*** Block opens ***
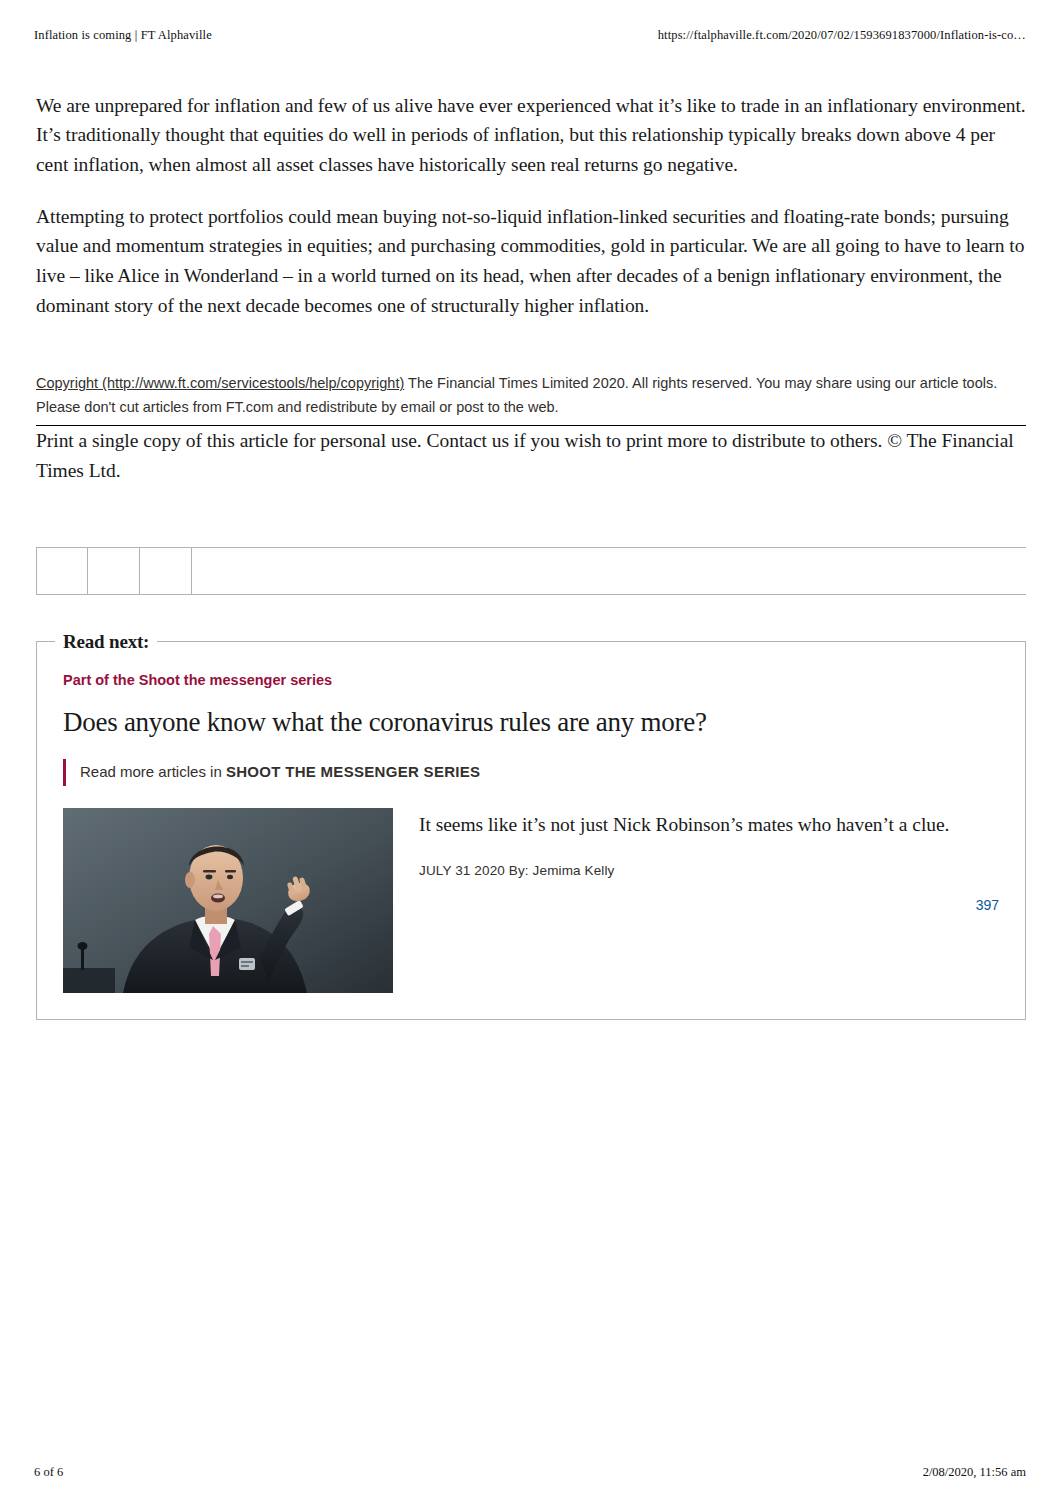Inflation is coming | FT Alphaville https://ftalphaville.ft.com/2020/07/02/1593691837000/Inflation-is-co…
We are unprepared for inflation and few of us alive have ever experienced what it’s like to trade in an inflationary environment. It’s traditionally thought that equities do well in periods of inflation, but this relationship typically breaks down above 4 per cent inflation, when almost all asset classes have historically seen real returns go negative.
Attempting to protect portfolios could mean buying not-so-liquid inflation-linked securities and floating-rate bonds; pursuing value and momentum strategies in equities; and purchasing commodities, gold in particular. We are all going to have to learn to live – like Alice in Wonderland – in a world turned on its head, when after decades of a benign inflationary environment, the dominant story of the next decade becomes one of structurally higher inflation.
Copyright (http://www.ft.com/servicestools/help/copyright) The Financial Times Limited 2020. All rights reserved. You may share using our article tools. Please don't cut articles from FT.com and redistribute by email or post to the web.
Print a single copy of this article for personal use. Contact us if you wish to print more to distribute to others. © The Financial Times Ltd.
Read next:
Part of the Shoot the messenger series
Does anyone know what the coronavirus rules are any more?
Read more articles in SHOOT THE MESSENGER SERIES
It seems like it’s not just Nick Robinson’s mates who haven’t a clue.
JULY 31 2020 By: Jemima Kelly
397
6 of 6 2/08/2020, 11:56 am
*** Block closes ***
*** Block opens ***
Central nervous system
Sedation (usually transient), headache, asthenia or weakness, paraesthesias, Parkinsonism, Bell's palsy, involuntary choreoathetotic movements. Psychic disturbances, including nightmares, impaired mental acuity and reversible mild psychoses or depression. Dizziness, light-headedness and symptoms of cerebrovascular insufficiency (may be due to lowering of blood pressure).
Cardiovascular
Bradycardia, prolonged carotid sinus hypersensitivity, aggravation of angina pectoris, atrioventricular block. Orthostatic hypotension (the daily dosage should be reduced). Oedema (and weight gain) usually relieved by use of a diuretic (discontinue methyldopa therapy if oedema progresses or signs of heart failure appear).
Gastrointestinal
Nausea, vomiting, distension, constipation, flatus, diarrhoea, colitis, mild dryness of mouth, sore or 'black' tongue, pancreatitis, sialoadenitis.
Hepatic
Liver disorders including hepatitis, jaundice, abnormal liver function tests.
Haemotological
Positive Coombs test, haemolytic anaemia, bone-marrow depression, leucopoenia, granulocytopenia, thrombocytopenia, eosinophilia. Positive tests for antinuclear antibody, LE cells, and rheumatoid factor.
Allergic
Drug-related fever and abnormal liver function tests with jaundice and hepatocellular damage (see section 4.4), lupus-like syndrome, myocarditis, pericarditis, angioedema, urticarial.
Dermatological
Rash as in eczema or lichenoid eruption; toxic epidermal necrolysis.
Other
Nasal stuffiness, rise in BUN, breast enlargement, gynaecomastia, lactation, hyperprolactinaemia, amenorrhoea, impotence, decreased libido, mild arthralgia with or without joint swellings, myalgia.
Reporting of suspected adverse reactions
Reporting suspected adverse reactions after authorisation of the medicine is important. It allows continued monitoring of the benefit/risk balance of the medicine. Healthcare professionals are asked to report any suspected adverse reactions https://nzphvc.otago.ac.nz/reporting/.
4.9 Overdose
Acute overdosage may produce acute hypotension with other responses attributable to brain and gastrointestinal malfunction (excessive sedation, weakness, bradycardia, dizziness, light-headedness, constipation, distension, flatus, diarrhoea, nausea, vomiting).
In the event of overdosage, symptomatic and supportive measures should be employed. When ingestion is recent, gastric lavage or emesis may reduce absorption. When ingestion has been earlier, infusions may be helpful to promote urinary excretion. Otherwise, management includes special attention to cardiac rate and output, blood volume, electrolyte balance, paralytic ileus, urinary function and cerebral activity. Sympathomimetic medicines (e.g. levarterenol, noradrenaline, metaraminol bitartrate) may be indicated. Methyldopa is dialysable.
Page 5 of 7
*** Block closes ***
Copy every line above that includes the string "more".

### Response to this task
Print a single copy of this article for personal use. Contact us if you wish to print more to distribute to others. © The Financial Times Ltd.
Does anyone know what the coronavirus rules are any more?
Read more articles in SHOOT THE MESSENGER SERIES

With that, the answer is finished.